Für mich stellt sich die Frage, weshalb veraltete TLS‑Versionen (1.0/1.1) im Jahr 2026 immer noch unterstützt werden, während zeitgemäß konfigurierte und sichere E‑Mail‑Server oft schlechter bewertet oder fälschlich als Spam markiert werden. Jeder aktuell gepflegte Server kann höhere Standards nutzen. Beispiele für Exchange:

  • Exchange Server 2016: TLS 1.2 nativ ab CU3; empfohlen CU8 oder neuer für volle Kompatibilität.
  • Exchange Server 2013: TLS 1.2 wird ab CU13 unterstützt (vollständige Empfehlungen ab CU19/CB).
  • Exchange Server 2010: TLS 1.2 ist nach Updates (SP3 + bestimmte Hotfixes) möglich, aber nicht so umfassend getestet wie bei neueren Versionen.
  • Exchange Online (Microsoft 365): TLS 1.2 ist Standard.
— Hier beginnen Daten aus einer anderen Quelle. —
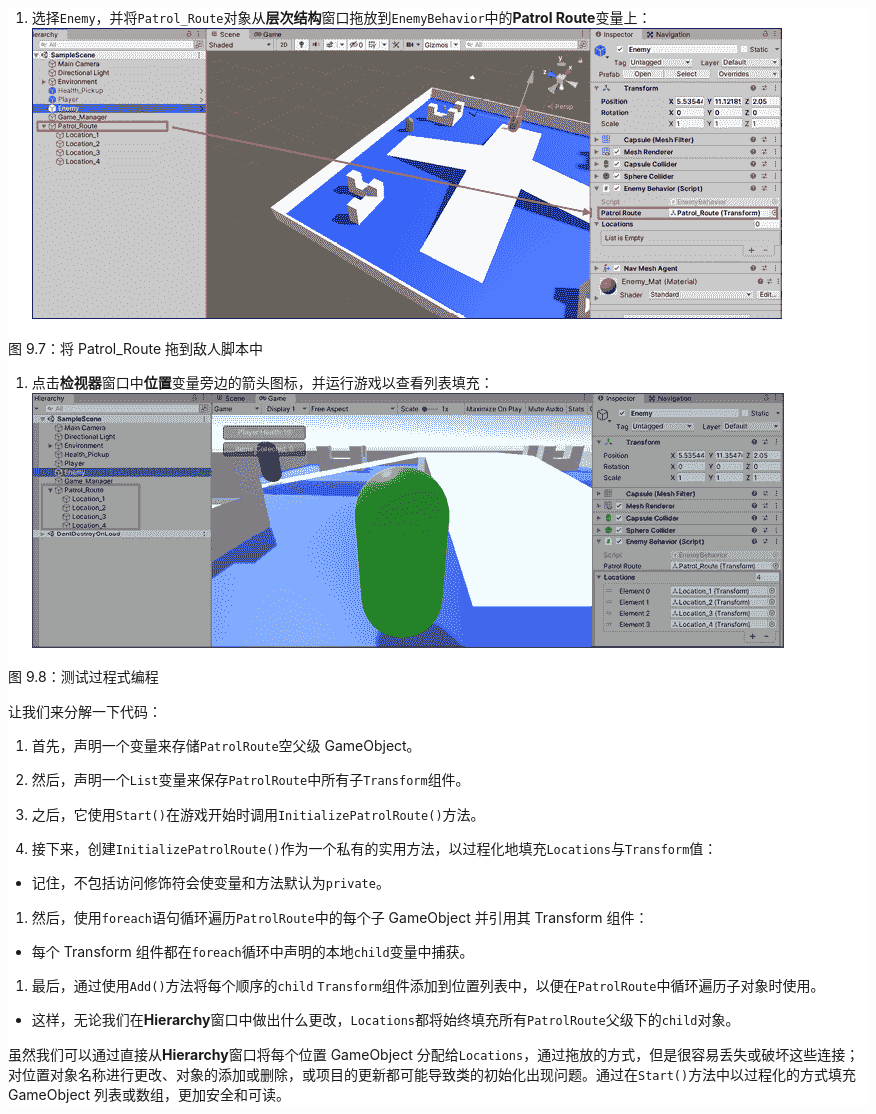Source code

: 1.  选择`Enemy`，并将`Patrol_Route`对象从**层次结构**窗口拖放到`EnemyBehavior`中的**Patrol Route**变量上：![](img/B17573_09_07.png)

图 9.7：将 Patrol_Route 拖到敌人脚本中

1.  点击**检视器**窗口中**位置**变量旁边的箭头图标，并运行游戏以查看列表填充：![](img/B17573_09_08.png)

图 9.8：测试过程式编程

让我们来分解一下代码：

1.  首先，声明一个变量来存储`PatrolRoute`空父级 GameObject。

1.  然后，声明一个`List`变量来保存`PatrolRoute`中所有子`Transform`组件。

1.  之后，它使用`Start()`在游戏开始时调用`InitializePatrolRoute()`方法。

1.  接下来，创建`InitializePatrolRoute()`作为一个私有的实用方法，以过程化地填充`Locations`与`Transform`值：

+   记住，不包括访问修饰符会使变量和方法默认为`private`。

1.  然后，使用`foreach`语句循环遍历`PatrolRoute`中的每个子 GameObject 并引用其 Transform 组件：

+   每个 Transform 组件都在`foreach`循环中声明的本地`child`变量中捕获。

1.  最后，通过使用`Add()`方法将每个顺序的`child` `Transform`组件添加到位置列表中，以便在`PatrolRoute`中循环遍历子对象时使用。

+   这样，无论我们在**Hierarchy**窗口中做出什么更改，`Locations`都将始终填充所有`PatrolRoute`父级下的`child`对象。

虽然我们可以通过直接从**Hierarchy**窗口将每个位置 GameObject 分配给`Locations`，通过拖放的方式，但是很容易丢失或破坏这些连接；对位置对象名称进行更改、对象的添加或删除，或项目的更新都可能导致类的初始化出现问题。通过在`Start()`方法中以过程化的方式填充 GameObject 列表或数组，更加安全和可读。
Bei On‑Prem‑Installationen in Firmen oder Behörden sollten nicht mehr unterstützte Server grundsätzlich ersetzt werden, da Microsoft den Support eingestellt hat. Für die neueste Exchange‑Version (Subscription Edition) ist inzwischen TLS 1.3 möglich, vorausgesetzt, das zugrundeliegende Betriebssystem ist Windows Server 2022 oder 2025.

Es gibt mittlerweile hinreichend technische Möglichkeiten, neue und korrekt konfigurierte Server automatisch zu erkennen und innerhalb eines Provider‑Konzerns (z. B. web.de / gmx.de) zu bewerten. So könnten Spam‑ und Phishing‑Quellen effizienter von vertrauenswürdigen Servern unterschieden werden. Ein frisch aufgesetzter E‑Mail‑Server wird in den meisten Fällen nicht sofort massenhaft Newsletter an Hunderte Empfänger versenden.

Sich hingegen darauf zu verlassen, dass alte, potenziell unsichere Systeme einfach ausreichen, ist keine gute Strategie, um Kunden hohen Spam‑Schutz zu bieten. Provider sollten moderne Sicherheitsstandards stärker gewichten und Mechanismen einführen, die korrekt konfigurierte neue Server bevorzugen, statt sie wegen Kompatibilitätsbestrebungen mit veralteten Protokollen zu benachteiligen.